WOOSTER, Ohio — Paul Anderson, whose research groups are credited with the discovery of the first topical carbonic anhydrase inhibitor for treating glaucoma; Zocor, a frequently prescribed drug for lowering cholesterol levels; and two drugs for the treatment of HIV infection, will speak at the Helen Murray Free Lectures on Thursday, Oct. 23, at The College of Wooster. He will present a technical lecture, titled “A Retrospective Look at Drug Discovery,” at 11 a.m. and a public lecture, titled “Challenges and Opportunities in the Pharmaceutical Industry,” at 7:30 p.m. Both lectures will be held in Lean Lecture Room of Wishart Hall (303 E. University St.) and both are free and open to the public.

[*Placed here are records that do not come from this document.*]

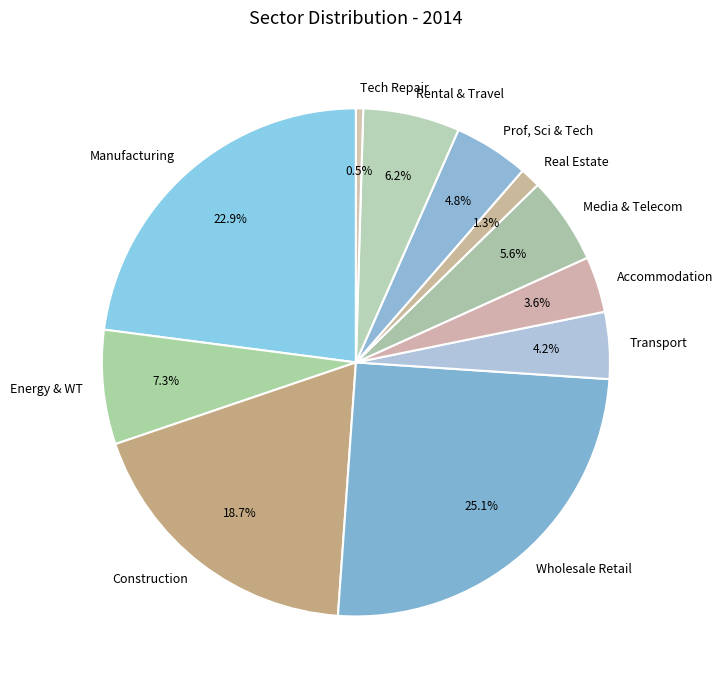

Is there a majority slice in this chart?

No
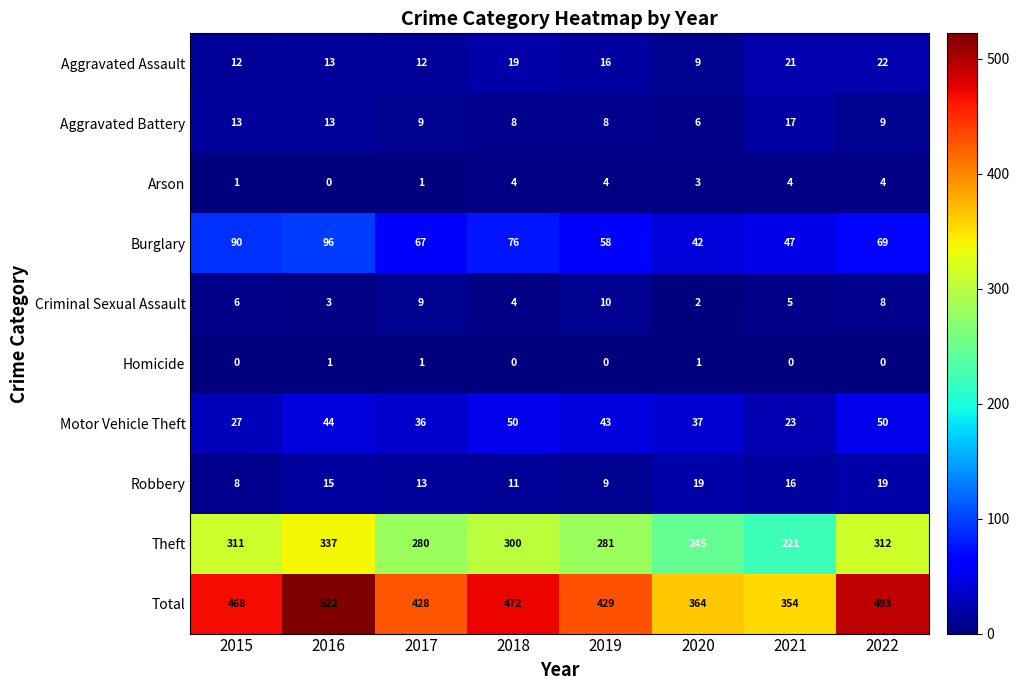

What is the difference between the highest and lowest values at 2015?

468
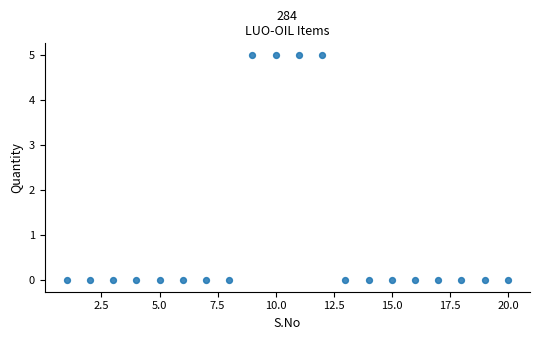

What is the range of Y values (max minus min)?

5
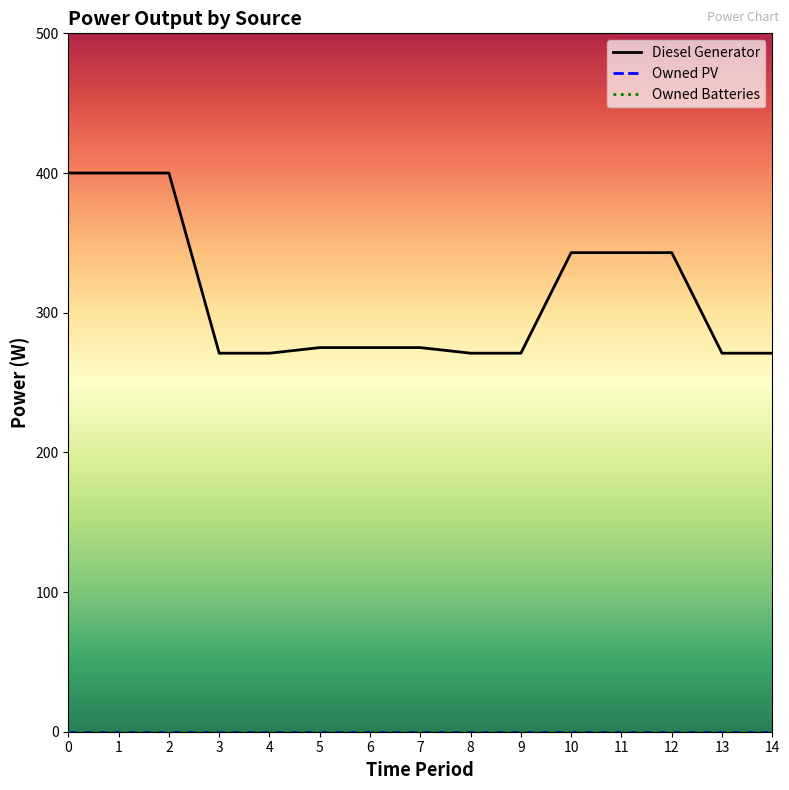

Does the chart have visible grid lines?

No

Anderson graduated from the University of Vermont, where he majored in chemistry, and earned his Ph.D. from the University of New Hampshire. He began his career with Merck Sharp and Dohme Research Laboratories, where he progressed from senior research chemist to vice president for chemistry. He left Merck in 1994 to become senior vice president of chemical and physical sciences for the DuPont-Merck Pharmaceuticals Company. Since his retirement in 2002, he has served on the Board of Directors of several companies and foundations and the scientific advisory boards of several organizations. His honors include the American Chemical Society’s E. B. Hershberg Award for important discoveries in medicinally active substances (1995),
The American Section of the Society for Chemical Industry Perkin Medal (2002), the National Academy of Sciences Award for Chemistry in Service to Society (2003), and the American Chemical Society highest honor: the Priestley Medal (2006). He was later inducted into the American Chemical Society Division of Medicinal Chemistry Hall of Fame. In addition, he a Fellow of the American Chemical Society, the American Association for the Advancement of Science, and the New York Academy of Sciences.

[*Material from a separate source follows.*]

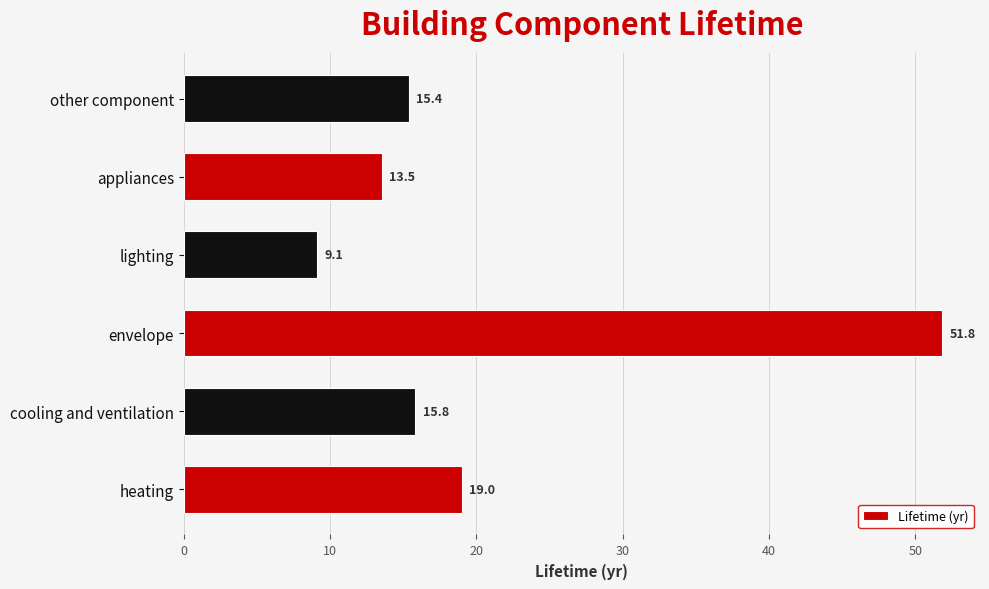

True or false: the data shows 29.6 at heating.

False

The Helen Murray Free Endowed Lecture Series was established by her children and endowed through the Alfred and Helen Free Foundation. She graduated from The College of Wooster in 1945 with a B.A. in chemistry. Her research in clinical chemistry revolutionized diagnostic testing, particularly the "dip-and-read" glucose tests for diabetics, and she was awarded seven patents for her clinical diagnostic test inventions. From 1987 to 1992, she chaired the American Chemical Society's (ACS) National Chemistry Week Task Force, and in 1993 she served as president of the ACS. She and her husband were inducted into the National Inventor's Hall of Fame in 2000, and in 2010, the ACS designated the development of her diagnostic test strips as a National Historic Chemical Landmark. That same year, she was awarded the National Medal of Technology and Innovation by President Obama.